AVAILABLE DATA:
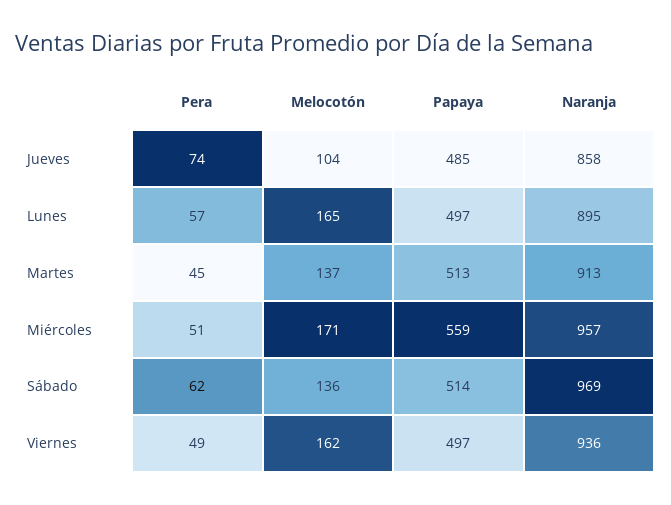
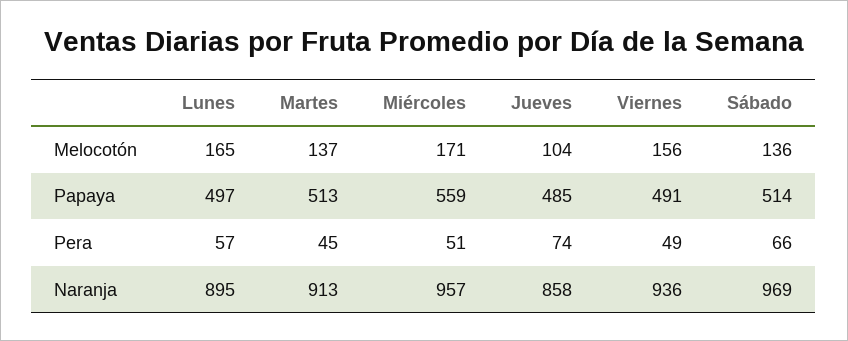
  {
    "Pera": {
      "Jueves": 74,
      "Lunes": 57,
      "Martes": 45,
      "Miércoles": 51,
-     "Sábado": 62,
+     "Sábado": 66,
      "Viernes": 49
    },
    "Melocotón": {
      "Jueves": 104,
      "Lunes": 165,
      "Martes": 137,
      "Miércoles": 171,
      "Sábado": 136,
-     "Viernes": 162
+     "Viernes": 156
    },
    "Papaya": {
      "Jueves": 485,
      "Lunes": 497,
      "Martes": 513,
      "Miércoles": 559,
      "Sábado": 514,
-     "Viernes": 497
+     "Viernes": 491
    },
    "Naranja": {
      "Jueves": 858,
      "Lunes": 895,
      "Martes": 913,
      "Miércoles": 957,
      "Sábado": 969,
      "Viernes": 936
    }
  }

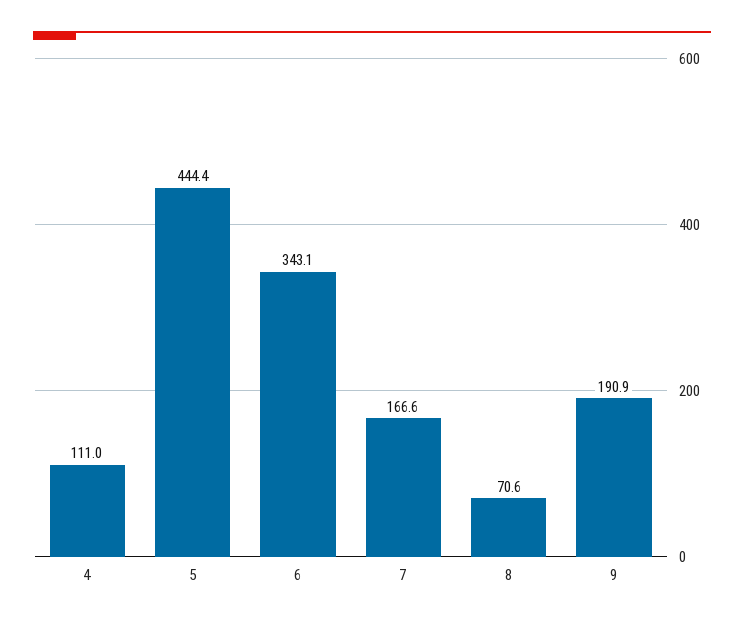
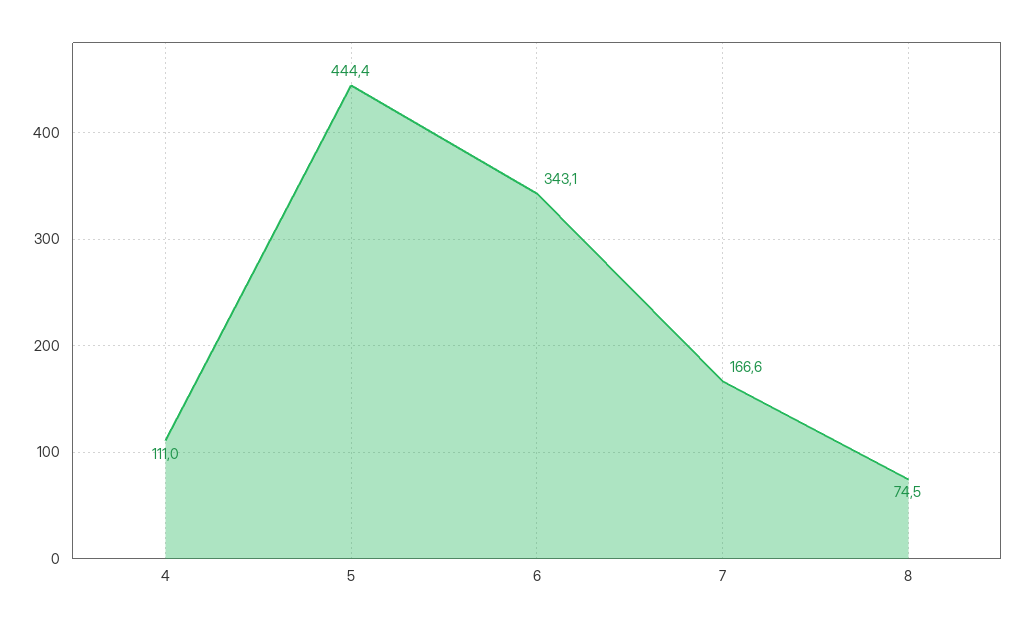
  {
    "4": 111,
    "5": 444.4,
    "6": 343.1,
    "7": 166.6,
-   "8": 70.6,
+   "8": 74.5
-   "9": 190.9
  }

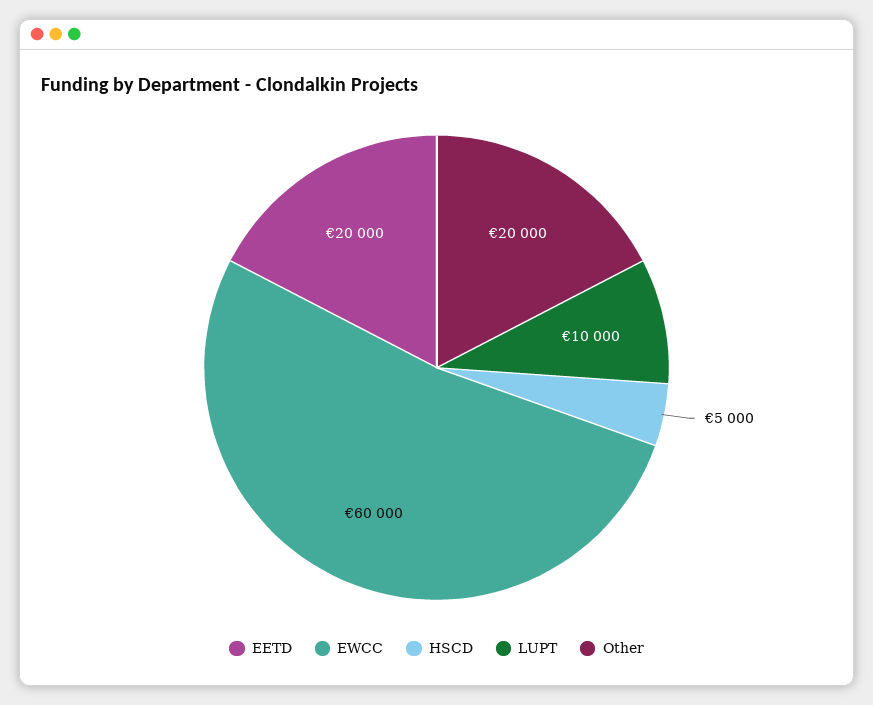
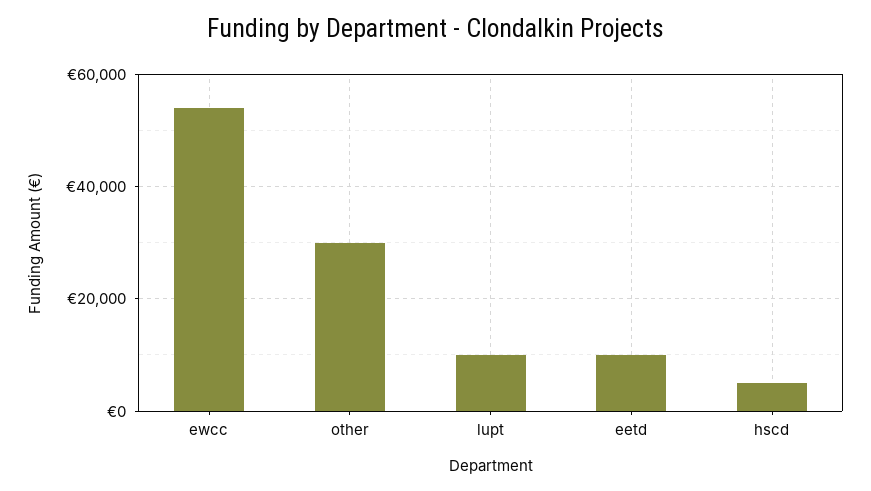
  {
-   "EETD": 20000,
+   "EETD": 10000,
-   "EWCC": 60000,
+   "EWCC": 54000,
    "HSCD": 5000,
    "LUPT": 10000,
-   "Other": 20000
+   "Other": 30000
  }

AIM OF THE EXERCISE: State how many lines of the listing contain the word "Miércoles", giving the number by itself.

COMPLETED TASK: 4